Wednesday, December 5, 2018

A Note to the Democrats

 I recently filled out a survey from the Democratic Party rating how concerned I was about the usual issues—health care, taxes, environment, economy, fair electoral processes, etc. Naturally, I was “very concerned” about all of them because though they affect different populations in different ways, they clearly affect all of us and deserve our attention. But I couldn’t help but notice the one thing that was missing that just might be the most important of all:

Education.

Let’s face it, we’re fighting for our lives—literally, in some cases (climate change) and so our focus is two feet in front of us trying to get through one of the more confusing and threatening present times we’ve lived in. But assuming we’ll get over this hump, what awaits us? Without education, the same catastrophe awaits us, with different names in the news and different people casting the votes that shoots them in the foot, but the same nonetheless.

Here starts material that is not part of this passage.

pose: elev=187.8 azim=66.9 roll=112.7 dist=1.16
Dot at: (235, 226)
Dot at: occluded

Consider: I sincerely believe that anyone who was properly educated would never have cast a vote for the people in power or would never have mindlessly decided that they didn’t need to vote. If we did our job well in schools, our future citizens would be capable of rational thought, have the skills to research, discuss and assimilate information to arrive at a well-thought out point of view, would know enough of how tyrants work that their bullshit detectors would be on constant high alert. Well-educated people would know how the isms are passed on, would understand how “follow the money” works, would know the details of how a Hitler comes to power and thus be armed with the necessary knowledge to stop it.

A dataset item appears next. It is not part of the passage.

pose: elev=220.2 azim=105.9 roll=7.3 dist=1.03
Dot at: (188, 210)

But from William Buckley on, we also know that heartless people can have a sharp intellect. So my version of proper education also concerns the heart. To take the child’s natural flair for what’s fair and right and in spite of sibling rivalry, teasing, bullying, torturing insects, take their natural instinct for compassion and develop it. At the right age, tell the story of Emmett Till the way it should be told and don’t be shy about passing out tissues. Let the grief enter the room so the kids can really feel and remember where hatred and ignorance can take us. Educate the children about what went down so they not only know a lot about our actual history, but also can connect it far beyond mere fact to the tenets of  our Democratic promise the Constitution makes and the moral fiber of what it means to be a good-hearted person.

Most important of all, teach them in such a way that they feel welcomed and valued and known and nurtured and loved and filled with our hopes for their promise and possibility. Over and over I need to remind myself and others that people who feel loved and welcomed in the full bloom of their character and their soul’s aspirations generally are capable of loving and welcoming others. It makes no sense to them to waste their heart’s energy on hatred or to mindlessly insult people they don’t know or block them from aspiring to their own possibility.

Equity and justice can be encouraged and protected through law, suggested by religion, nurtured by culture, but nothing can bring it fuller to life than happy people. Education can’t promise such happiness, but over four decades of work in a school that loves children has proven that mostly, good education works. Let’s keep this on our agendas, please.